Вечность... Владимиру Антоновичу казалось, что все это продолжается действительно целую вечность. И началась эта вечность с того момента, когда он, оставив Василия Витязева возле мертвого Григория, пошел сообщать в милицию.
И погода тогда стояла действительно прекрасная...
Сначала Владимир Антонович бежал и пробежал километра два по заросшему травами зимнику, считай, по бездорожью, пока в груди, поднимаясь к нёбу, не начало пылать, как это бывает у всех нетренированных людей. Можно было бежать еще, и тогда пришло бы второе дыхание, но Владимир Антонович бежать не стал, он вдруг как-то разом понял, что бежать не надо, что от того, прибежит он часом позже или раньше, ничего не изменится, Гришку никто не оживит, а самому можно запалиться, и перешел на шаг, и когда дыхание выровнялось, решил, что надо сесть и отдохнуть, но, не зная почему, все шел и шел. Наконец увидел повалившуюся вдоль обочины зимника осину, толстую, с уже обгнившей и свисающей лохмотьями корой, но все еще державшуюся на сломе пня и на ветках вершины — словно специально для отдыха положение, — и сел. Огляделся. Поднял из-под ног отвалившуюся полутарелку осиновой губки, насквозь пронзенную прутиком, с рельефным отпечатком на когда-то липкой верхней стороне листка ольхи и брусничной веточки, такой сувенир ищи — не найдешь, и подумал, что штуку эту хорошо бы подарить Гришке, но теперь дарить некому. И подумалось это как-то спокойно, без боли, а даже со скрытой радостью — не меня нету, а его. Владимир Антонович одернул себя: нехорошо так! — но никакого другого чувства не проявилось.

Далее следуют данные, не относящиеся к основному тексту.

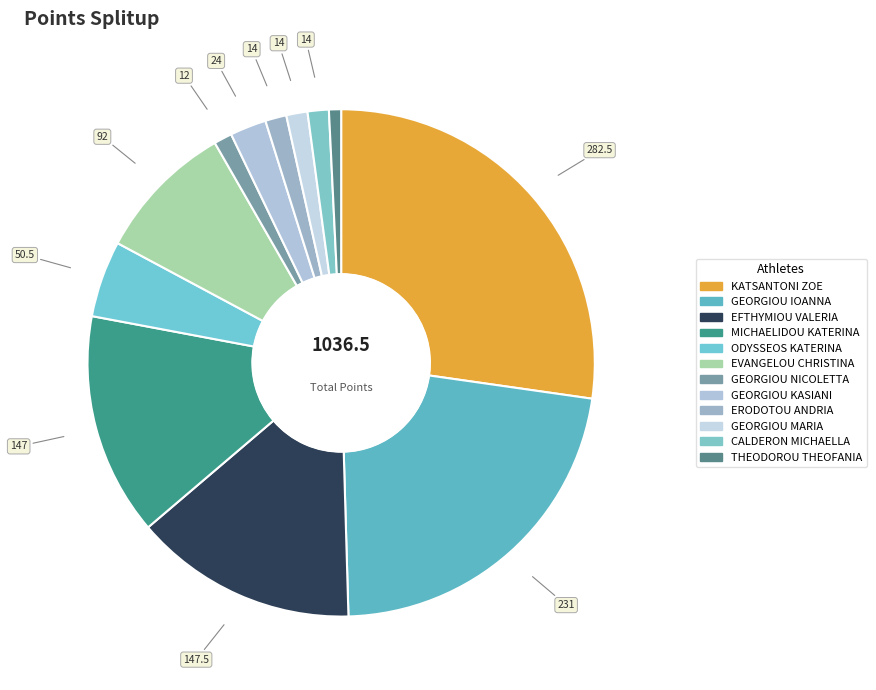

Count the number of slices in the pie.

12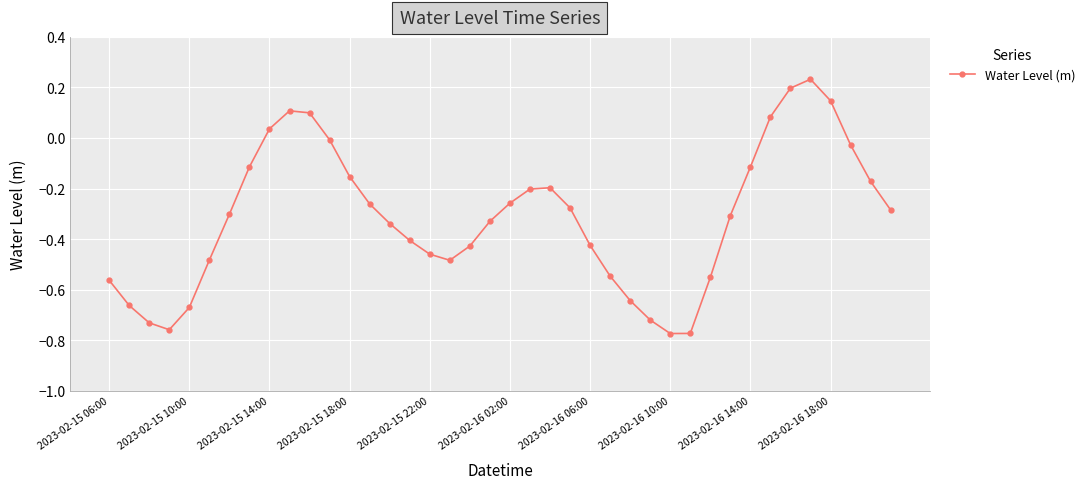

How many values are above zero?

7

Он смотрел на зрелый по-летнему лес, то есть совсем еще летний — зеленый, пронзенный горячим солнцем, с веселыми муравьями в траве, с беспечным посвистыванием птиц, с цветущим разнотравьем, но видел наступающую осень, еще тайную, подспудную, заметную только по изменившемуся цвету небес и неумолимому настроению леса — смиренному, спокойному, готовому ко всему.

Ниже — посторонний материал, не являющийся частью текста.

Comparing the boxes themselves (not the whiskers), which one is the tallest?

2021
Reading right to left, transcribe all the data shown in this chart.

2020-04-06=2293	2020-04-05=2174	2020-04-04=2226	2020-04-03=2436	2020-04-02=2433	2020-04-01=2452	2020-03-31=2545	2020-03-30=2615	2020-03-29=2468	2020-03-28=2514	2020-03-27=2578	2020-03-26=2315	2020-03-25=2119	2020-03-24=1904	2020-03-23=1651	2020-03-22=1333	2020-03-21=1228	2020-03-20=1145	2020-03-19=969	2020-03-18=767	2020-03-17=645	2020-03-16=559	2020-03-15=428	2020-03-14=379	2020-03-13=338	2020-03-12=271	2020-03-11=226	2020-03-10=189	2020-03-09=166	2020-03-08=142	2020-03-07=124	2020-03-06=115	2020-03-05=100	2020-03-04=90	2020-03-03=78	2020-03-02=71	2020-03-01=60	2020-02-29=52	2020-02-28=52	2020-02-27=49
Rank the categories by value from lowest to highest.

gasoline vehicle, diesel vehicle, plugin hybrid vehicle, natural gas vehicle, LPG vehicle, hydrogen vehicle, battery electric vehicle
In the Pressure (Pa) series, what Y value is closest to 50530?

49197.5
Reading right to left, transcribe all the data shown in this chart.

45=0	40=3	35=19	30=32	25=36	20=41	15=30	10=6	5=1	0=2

Хотелось пить, он встал и спустился в падь. Запинаясь о кочки и путаясь в зарослях вонючего свинячего багульника, вышел к топи, посмотрел, где больше зеленеет пятно кукушкиного льна, и направился туда на трясину. На зеленом, предательски манящем плюше мха открывались окна — крошечные озерки — коричневые, бездонные, с плавающими в них облаками — в такое только оступись... В одном из них он вымыл руки, мыл долго, пока с линий судьбы не смылась въевшаяся грязь, потом долго мыл лицо и шею, и только когда вода в окне заклубилась ржавыми медузами, перешел к другому и попил — вода была холодная, но противная. Он сел на кочку и закурил.